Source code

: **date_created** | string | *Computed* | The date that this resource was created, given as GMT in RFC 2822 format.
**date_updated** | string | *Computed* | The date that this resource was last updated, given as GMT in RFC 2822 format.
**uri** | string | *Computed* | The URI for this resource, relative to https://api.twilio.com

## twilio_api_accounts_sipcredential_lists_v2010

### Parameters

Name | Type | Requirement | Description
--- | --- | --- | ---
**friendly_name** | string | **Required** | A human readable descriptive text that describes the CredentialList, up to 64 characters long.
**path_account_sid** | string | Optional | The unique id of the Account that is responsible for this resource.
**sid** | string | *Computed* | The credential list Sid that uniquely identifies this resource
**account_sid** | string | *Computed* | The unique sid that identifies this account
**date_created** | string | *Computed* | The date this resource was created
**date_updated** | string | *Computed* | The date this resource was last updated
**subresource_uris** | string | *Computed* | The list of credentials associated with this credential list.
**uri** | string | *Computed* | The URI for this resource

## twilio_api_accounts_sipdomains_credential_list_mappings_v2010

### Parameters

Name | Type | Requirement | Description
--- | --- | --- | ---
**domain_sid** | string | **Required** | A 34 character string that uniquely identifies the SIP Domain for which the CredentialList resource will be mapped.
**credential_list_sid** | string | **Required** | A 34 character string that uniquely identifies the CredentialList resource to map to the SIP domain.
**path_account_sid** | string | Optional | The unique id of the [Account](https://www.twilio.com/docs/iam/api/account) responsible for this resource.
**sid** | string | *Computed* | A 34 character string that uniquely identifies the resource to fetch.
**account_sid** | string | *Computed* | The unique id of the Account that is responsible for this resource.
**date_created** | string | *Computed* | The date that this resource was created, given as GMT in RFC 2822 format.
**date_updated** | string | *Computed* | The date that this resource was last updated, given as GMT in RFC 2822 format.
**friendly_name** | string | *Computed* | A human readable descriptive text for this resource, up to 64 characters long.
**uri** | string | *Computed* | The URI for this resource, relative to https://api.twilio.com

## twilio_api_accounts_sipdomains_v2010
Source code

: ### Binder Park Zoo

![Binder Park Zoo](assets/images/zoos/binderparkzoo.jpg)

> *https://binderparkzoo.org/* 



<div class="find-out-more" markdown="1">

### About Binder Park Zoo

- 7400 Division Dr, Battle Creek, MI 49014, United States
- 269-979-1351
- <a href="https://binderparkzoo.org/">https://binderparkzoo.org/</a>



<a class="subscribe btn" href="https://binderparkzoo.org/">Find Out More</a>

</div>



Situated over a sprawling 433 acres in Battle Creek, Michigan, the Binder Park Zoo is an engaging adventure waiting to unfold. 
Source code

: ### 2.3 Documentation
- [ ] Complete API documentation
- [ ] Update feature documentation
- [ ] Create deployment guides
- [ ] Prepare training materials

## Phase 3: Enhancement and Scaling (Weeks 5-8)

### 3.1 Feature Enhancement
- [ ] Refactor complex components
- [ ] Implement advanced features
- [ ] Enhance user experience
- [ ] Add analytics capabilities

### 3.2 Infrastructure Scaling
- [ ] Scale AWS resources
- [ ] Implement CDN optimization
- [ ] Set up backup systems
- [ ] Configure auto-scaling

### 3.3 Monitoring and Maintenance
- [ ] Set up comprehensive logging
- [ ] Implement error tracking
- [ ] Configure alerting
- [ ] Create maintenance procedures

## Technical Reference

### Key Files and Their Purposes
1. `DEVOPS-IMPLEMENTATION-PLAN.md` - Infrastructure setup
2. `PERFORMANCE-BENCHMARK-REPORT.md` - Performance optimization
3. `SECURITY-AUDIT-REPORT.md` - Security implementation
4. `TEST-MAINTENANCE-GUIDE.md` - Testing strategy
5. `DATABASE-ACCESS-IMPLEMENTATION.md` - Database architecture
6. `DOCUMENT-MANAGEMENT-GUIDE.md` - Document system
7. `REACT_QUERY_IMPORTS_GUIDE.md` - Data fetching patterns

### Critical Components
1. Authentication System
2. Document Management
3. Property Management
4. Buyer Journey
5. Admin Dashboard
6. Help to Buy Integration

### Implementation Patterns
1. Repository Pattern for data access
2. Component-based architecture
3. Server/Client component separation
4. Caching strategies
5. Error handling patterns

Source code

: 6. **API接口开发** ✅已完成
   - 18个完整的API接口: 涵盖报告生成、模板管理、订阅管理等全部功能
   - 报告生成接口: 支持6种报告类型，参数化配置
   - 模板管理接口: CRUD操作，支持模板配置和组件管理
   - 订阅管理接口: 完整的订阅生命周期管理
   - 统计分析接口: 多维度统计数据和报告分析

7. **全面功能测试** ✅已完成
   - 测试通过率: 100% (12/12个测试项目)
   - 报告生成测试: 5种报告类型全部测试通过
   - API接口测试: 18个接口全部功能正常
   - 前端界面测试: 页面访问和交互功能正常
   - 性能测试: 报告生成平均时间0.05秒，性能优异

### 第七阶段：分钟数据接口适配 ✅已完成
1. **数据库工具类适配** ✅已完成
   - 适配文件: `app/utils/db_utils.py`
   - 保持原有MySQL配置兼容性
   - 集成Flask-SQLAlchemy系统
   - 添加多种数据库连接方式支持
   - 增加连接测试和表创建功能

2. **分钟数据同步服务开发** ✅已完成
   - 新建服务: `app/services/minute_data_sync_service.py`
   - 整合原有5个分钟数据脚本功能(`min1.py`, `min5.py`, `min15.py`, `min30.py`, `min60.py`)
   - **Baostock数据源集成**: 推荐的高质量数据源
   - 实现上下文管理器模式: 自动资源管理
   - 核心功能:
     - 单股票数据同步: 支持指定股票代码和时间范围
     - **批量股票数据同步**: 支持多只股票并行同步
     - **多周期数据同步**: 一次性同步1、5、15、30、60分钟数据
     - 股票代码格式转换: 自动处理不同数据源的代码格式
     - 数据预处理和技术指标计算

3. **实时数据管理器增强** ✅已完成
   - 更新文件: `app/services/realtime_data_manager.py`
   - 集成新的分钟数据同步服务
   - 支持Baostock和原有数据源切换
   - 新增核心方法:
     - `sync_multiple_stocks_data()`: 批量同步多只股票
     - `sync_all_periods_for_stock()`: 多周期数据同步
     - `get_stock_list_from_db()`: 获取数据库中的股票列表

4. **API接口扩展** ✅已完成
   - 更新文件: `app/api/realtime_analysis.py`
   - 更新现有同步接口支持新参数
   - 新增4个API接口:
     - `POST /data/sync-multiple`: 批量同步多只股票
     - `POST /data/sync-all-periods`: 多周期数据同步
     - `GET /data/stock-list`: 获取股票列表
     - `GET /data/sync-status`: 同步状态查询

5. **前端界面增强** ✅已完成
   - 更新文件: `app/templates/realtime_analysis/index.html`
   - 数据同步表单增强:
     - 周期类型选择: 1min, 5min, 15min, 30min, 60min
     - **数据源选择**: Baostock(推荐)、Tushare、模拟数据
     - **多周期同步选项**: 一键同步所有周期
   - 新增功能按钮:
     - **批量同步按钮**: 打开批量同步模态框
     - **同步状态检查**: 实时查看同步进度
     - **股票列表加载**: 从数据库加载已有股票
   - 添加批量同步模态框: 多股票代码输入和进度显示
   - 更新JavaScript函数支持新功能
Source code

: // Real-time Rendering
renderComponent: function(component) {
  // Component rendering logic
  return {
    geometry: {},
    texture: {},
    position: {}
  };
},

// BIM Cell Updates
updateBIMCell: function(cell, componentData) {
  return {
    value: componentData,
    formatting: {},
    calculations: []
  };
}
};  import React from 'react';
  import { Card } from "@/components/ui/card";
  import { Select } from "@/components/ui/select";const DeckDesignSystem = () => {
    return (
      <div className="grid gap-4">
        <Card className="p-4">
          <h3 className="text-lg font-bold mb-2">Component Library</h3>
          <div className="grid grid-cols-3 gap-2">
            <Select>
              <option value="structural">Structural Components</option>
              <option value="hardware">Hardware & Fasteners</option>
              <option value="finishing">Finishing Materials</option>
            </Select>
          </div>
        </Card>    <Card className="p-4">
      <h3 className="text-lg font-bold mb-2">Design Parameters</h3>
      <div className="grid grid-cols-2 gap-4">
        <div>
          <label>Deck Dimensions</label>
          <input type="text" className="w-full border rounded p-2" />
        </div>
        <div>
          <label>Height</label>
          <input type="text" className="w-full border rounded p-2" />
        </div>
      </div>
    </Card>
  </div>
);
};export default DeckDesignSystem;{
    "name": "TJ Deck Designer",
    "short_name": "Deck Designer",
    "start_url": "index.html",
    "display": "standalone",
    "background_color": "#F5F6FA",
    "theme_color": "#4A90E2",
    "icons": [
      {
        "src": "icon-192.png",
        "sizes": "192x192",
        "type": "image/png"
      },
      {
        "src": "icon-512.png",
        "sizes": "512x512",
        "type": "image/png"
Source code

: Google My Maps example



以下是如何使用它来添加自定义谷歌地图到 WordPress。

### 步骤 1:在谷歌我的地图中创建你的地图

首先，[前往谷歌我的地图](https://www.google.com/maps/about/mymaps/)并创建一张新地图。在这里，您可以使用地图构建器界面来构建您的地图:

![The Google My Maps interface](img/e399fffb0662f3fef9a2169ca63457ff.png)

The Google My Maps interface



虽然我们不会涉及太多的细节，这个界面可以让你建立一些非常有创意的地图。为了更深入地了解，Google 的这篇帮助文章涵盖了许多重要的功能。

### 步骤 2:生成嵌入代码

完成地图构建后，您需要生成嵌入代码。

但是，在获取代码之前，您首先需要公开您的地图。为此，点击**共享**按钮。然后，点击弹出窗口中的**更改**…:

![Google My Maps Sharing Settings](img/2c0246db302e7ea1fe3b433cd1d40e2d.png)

WHAT YOU ARE ASKED TO DO
Count the lines in the records above that contain the string "Infrastructure" and reply with that number alone.

REPLY TO THE TASK
2